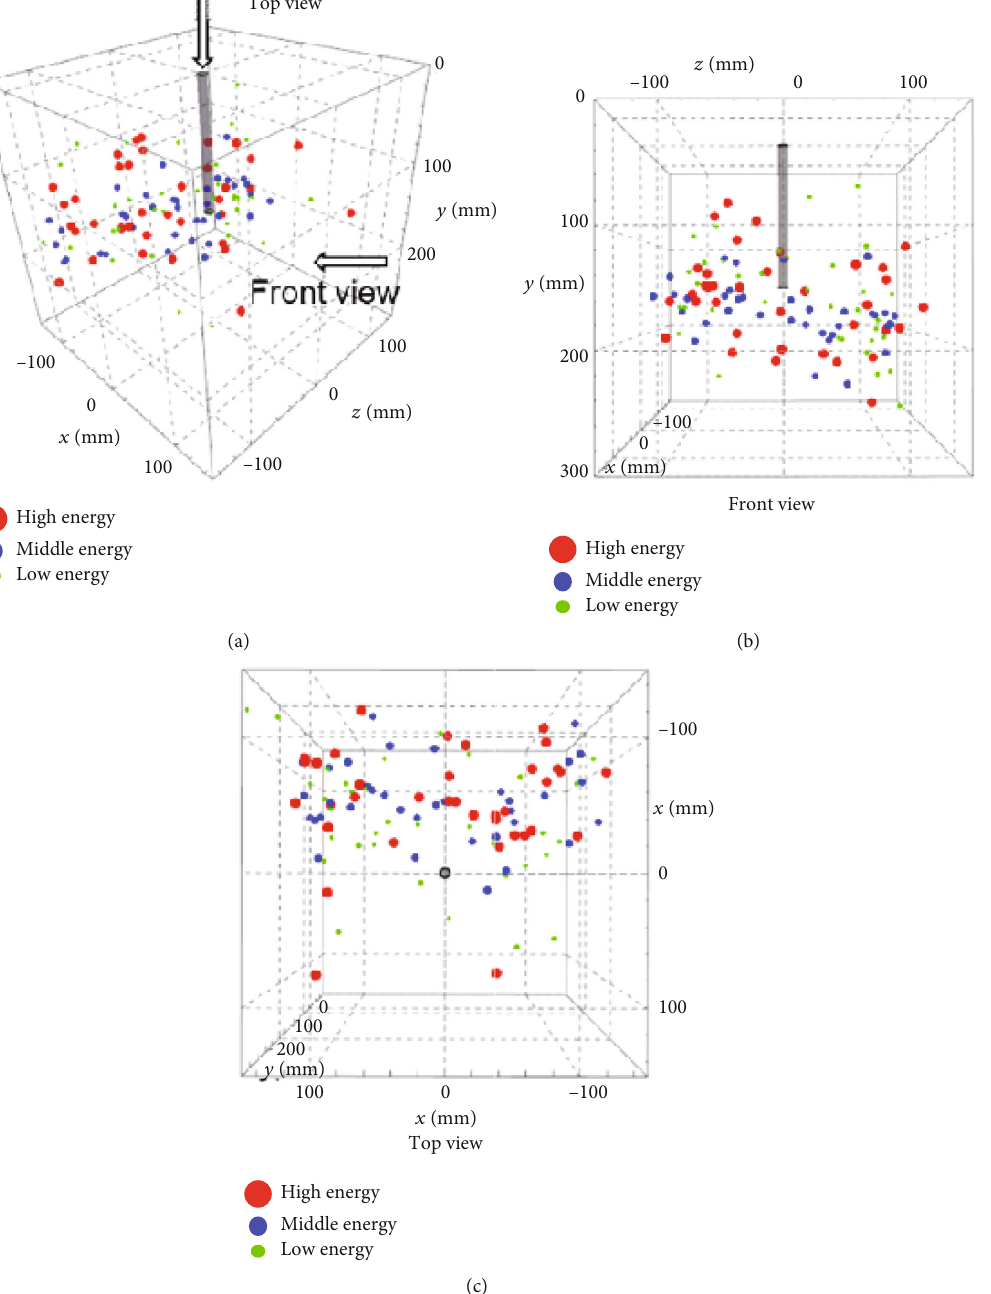
Figure 5: Di ff erent views of the AE localization of specimen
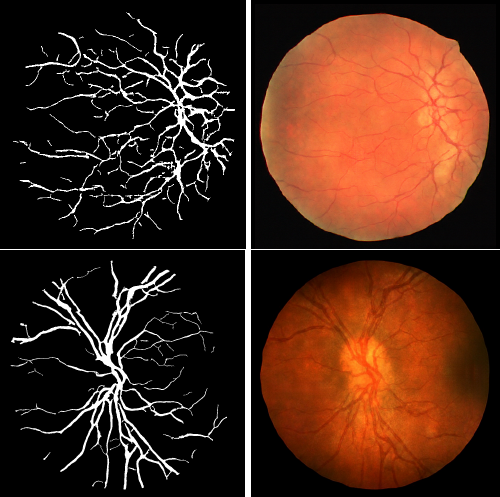
Figure 9. Examples of generated images with an unrealistic optical disc and vasculature from DRIVE ( top ) and CHASE _DB1 ( bottom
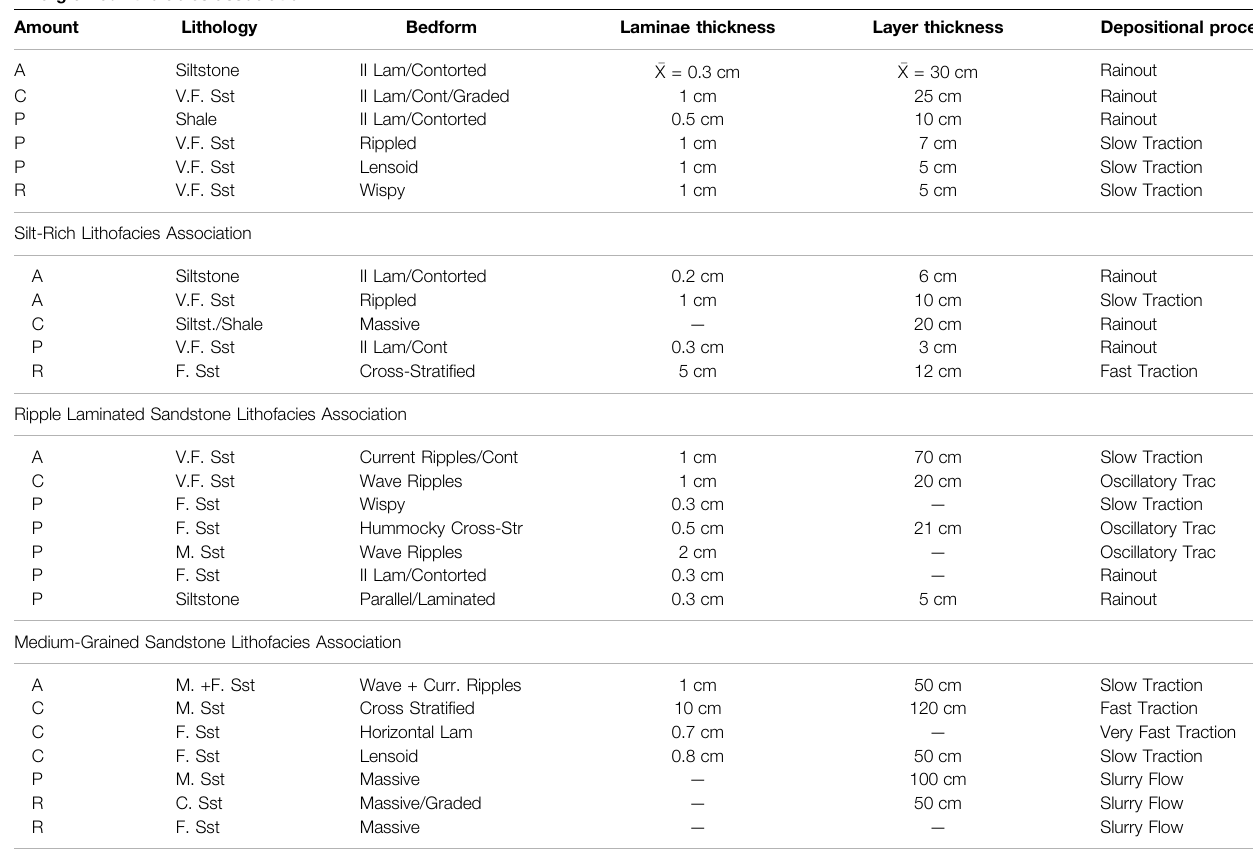
TABLE 1 | Lower coarsening upward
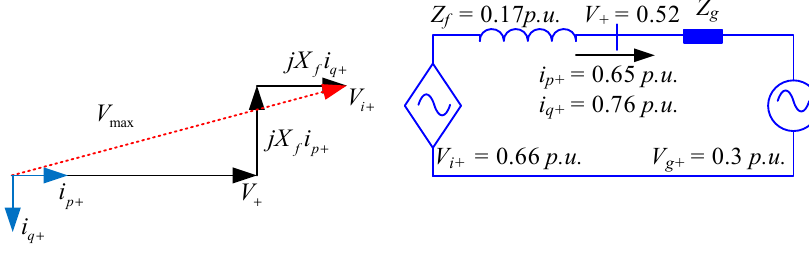
Figure 4 . Vector representation of voltages and currents of GC-VSC working at normal grid conditions or balanced voltage changes while injecting reactive power.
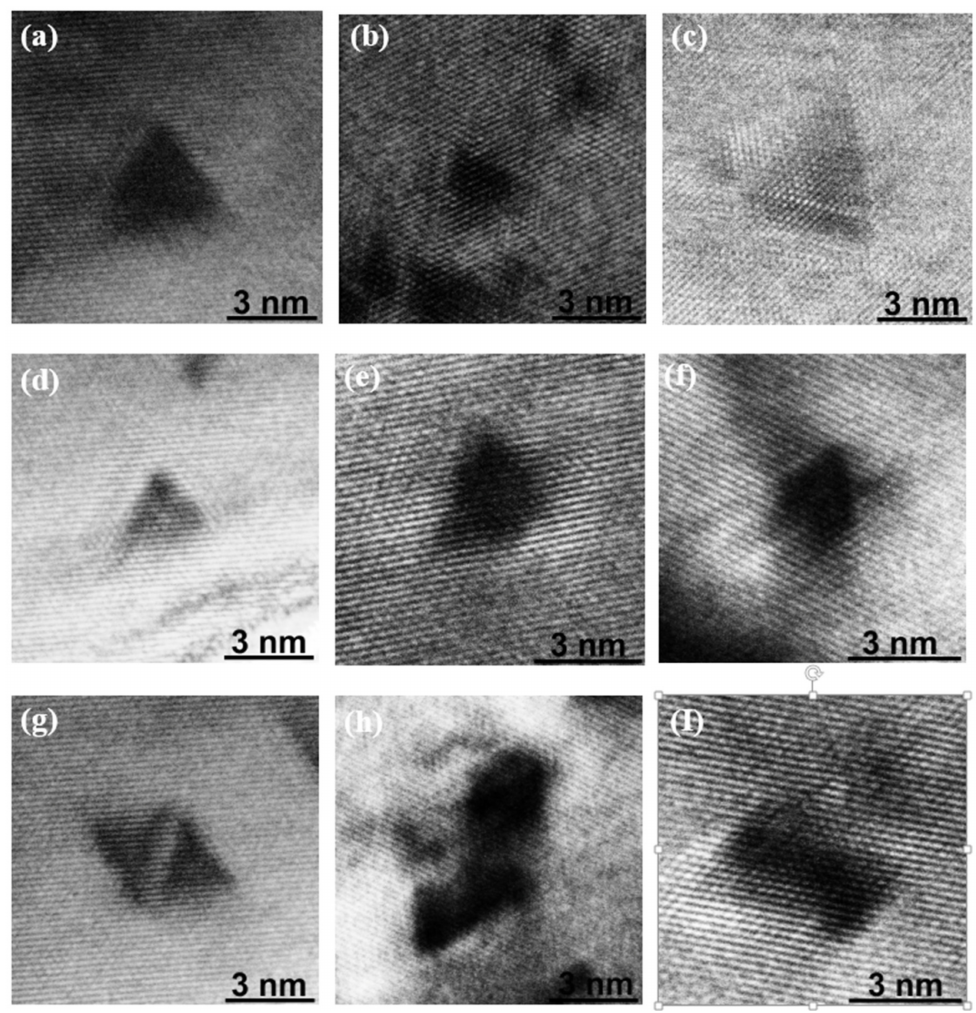
Figure 7. TEM micrographs of SFTs in NWs irradiated by MeV heavy ions. ( a – c ) Perfect SFTs, ( d – f ) truncated SFTs, and ( g – i ) group of intermixed stacking fault tetrahedron (SFT). By counting more than 100 SFTs in gold NWs irradiated by Xe and Kr ions with different energies and choosing the side length of the triangle in the TEM micrograph as the SFT size, the size distribution of SFTs produced by different ion irradiation values is shown in Figure 8a. Here, only the SFTs whose sizes are larger than 2 nm are taken into account. The size distribution of produced SFTs varies under different irradiation conditions. It is concluded that the most probable distribution in size of SFTs is increased from 2.5 nm to 4 nm when increasing the nuclear stopping power of incident ions according to Table 1, and the average size of all the statistic SFTs is positively related to the nuclear stopping power (in Figure 8b). For the higher nuclear stopping power, a heavy ion impact can deposit more energy in the displacement collision cascade, which may result in the larger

---

Task requirements: Word for word, reproduce all of the entries above and omit the pictures.

Exercise result:
Figure 5: Di ff erent views of the AE localization of specimen
Figure 9. Examples of generated images with an unrealistic optical disc and vasculature from DRIVE ( top ) and CHASE _DB1 ( bottom
TABLE 1 | Lower coarsening upward
Figure 4 . Vector representation of voltages and currents of GC-VSC working at normal grid conditions or balanced voltage changes while injecting reactive power.
Figure 7. TEM micrographs of SFTs in NWs irradiated by MeV heavy ions. ( a – c ) Perfect SFTs, ( d – f ) truncated SFTs, and ( g – i ) group of intermixed stacking fault tetrahedron (SFT). By counting more than 100 SFTs in gold NWs irradiated by Xe and Kr ions with different energies and choosing the side length of the triangle in the TEM micrograph as the SFT size, the size distribution of SFTs produced by different ion irradiation values is shown in Figure 8a. Here, only the SFTs whose sizes are larger than 2 nm are taken into account. The size distribution of produced SFTs varies under different irradiation conditions. It is concluded that the most probable distribution in size of SFTs is increased from 2.5 nm to 4 nm when increasing the nuclear stopping power of incident ions according to Table 1, and the average size of all the statistic SFTs is positively related to the nuclear stopping power (in Figure 8b). For the higher nuclear stopping power, a heavy ion impact can deposit more energy in the displacement collision cascade, which may result in the larger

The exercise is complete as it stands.